> **Aim of the task**
For the material below, output exactly the span from the line with "### 更新 LiveData 对象" to the line with "对象。可观测的查询是数据库访问对象（Database Access Object，DAO）的一部分。", including both, and nothing besides.

> **Given data**
==========

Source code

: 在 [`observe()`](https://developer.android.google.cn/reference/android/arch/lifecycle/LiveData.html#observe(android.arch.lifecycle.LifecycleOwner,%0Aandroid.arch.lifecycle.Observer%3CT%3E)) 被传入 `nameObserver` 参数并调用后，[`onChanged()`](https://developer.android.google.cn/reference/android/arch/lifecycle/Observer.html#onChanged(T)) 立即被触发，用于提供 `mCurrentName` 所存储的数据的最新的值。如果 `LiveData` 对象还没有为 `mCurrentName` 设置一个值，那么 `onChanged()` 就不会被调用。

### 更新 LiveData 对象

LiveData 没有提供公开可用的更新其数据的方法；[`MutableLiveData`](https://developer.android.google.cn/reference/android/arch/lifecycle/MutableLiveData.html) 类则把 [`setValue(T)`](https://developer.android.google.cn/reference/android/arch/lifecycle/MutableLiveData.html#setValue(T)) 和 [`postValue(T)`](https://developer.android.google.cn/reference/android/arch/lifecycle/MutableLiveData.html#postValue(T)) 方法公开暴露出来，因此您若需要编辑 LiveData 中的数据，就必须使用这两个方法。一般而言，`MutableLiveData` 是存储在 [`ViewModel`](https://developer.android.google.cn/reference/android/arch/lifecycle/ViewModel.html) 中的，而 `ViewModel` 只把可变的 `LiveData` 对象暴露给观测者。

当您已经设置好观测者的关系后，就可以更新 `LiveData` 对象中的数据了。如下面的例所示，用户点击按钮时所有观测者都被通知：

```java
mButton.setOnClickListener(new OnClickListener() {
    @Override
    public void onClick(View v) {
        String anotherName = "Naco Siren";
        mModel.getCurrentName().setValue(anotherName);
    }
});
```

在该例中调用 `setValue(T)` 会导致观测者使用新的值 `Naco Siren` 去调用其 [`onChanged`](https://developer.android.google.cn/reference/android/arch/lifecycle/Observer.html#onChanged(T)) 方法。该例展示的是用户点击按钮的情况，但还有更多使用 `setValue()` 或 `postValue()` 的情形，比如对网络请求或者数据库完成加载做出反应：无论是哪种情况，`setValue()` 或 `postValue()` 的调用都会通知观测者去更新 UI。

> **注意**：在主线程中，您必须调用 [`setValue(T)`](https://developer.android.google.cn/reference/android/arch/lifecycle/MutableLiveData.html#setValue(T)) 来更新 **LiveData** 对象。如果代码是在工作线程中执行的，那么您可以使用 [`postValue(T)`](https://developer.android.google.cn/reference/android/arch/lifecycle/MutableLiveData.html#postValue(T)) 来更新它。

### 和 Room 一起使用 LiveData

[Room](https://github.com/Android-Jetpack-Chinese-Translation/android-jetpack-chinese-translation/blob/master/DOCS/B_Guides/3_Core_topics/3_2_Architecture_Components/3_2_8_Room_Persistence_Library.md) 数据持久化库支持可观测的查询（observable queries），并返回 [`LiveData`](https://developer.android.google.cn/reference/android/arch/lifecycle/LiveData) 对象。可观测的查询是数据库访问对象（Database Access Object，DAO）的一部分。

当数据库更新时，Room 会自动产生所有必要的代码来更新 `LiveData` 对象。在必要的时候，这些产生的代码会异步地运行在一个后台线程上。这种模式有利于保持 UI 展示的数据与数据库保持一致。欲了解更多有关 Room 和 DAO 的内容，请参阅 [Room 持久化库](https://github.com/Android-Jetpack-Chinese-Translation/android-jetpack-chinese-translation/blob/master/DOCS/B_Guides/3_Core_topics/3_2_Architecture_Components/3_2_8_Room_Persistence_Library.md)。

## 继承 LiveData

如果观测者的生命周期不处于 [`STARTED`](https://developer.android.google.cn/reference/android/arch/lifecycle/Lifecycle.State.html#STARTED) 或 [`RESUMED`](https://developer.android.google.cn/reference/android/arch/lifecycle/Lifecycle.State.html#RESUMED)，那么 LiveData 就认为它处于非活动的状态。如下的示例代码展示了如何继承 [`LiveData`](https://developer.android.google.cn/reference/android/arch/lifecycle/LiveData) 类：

==========

> **Exercise response**
### 更新 LiveData 对象

LiveData 没有提供公开可用的更新其数据的方法；[`MutableLiveData`](https://developer.android.google.cn/reference/android/arch/lifecycle/MutableLiveData.html) 类则把 [`setValue(T)`](https://developer.android.google.cn/reference/android/arch/lifecycle/MutableLiveData.html#setValue(T)) 和 [`postValue(T)`](https://developer.android.google.cn/reference/android/arch/lifecycle/MutableLiveData.html#postValue(T)) 方法公开暴露出来，因此您若需要编辑 LiveData 中的数据，就必须使用这两个方法。一般而言，`MutableLiveData` 是存储在 [`ViewModel`](https://developer.android.google.cn/reference/android/arch/lifecycle/ViewModel.html) 中的，而 `ViewModel` 只把可变的 `LiveData` 对象暴露给观测者。

当您已经设置好观测者的关系后，就可以更新 `LiveData` 对象中的数据了。如下面的例所示，用户点击按钮时所有观测者都被通知：

```java
mButton.setOnClickListener(new OnClickListener() {
    @Override
    public void onClick(View v) {
        String anotherName = "Naco Siren";
        mModel.getCurrentName().setValue(anotherName);
    }
});
```

在该例中调用 `setValue(T)` 会导致观测者使用新的值 `Naco Siren` 去调用其 [`onChanged`](https://developer.android.google.cn/reference/android/arch/lifecycle/Observer.html#onChanged(T)) 方法。该例展示的是用户点击按钮的情况，但还有更多使用 `setValue()` 或 `postValue()` 的情形，比如对网络请求或者数据库完成加载做出反应：无论是哪种情况，`setValue()` 或 `postValue()` 的调用都会通知观测者去更新 UI。

> **注意**：在主线程中，您必须调用 [`setValue(T)`](https://developer.android.google.cn/reference/android/arch/lifecycle/MutableLiveData.html#setValue(T)) 来更新 **LiveData** 对象。如果代码是在工作线程中执行的，那么您可以使用 [`postValue(T)`](https://developer.android.google.cn/reference/android/arch/lifecycle/MutableLiveData.html#postValue(T)) 来更新它。

### 和 Room 一起使用 LiveData

[Room](https://github.com/Android-Jetpack-Chinese-Translation/android-jetpack-chinese-translation/blob/master/DOCS/B_Guides/3_Core_topics/3_2_Architecture_Components/3_2_8_Room_Persistence_Library.md) 数据持久化库支持可观测的查询（observable queries），并返回 [`LiveData`](https://developer.android.google.cn/reference/android/arch/lifecycle/LiveData) 对象。可观测的查询是数据库访问对象（Database Access Object，DAO）的一部分。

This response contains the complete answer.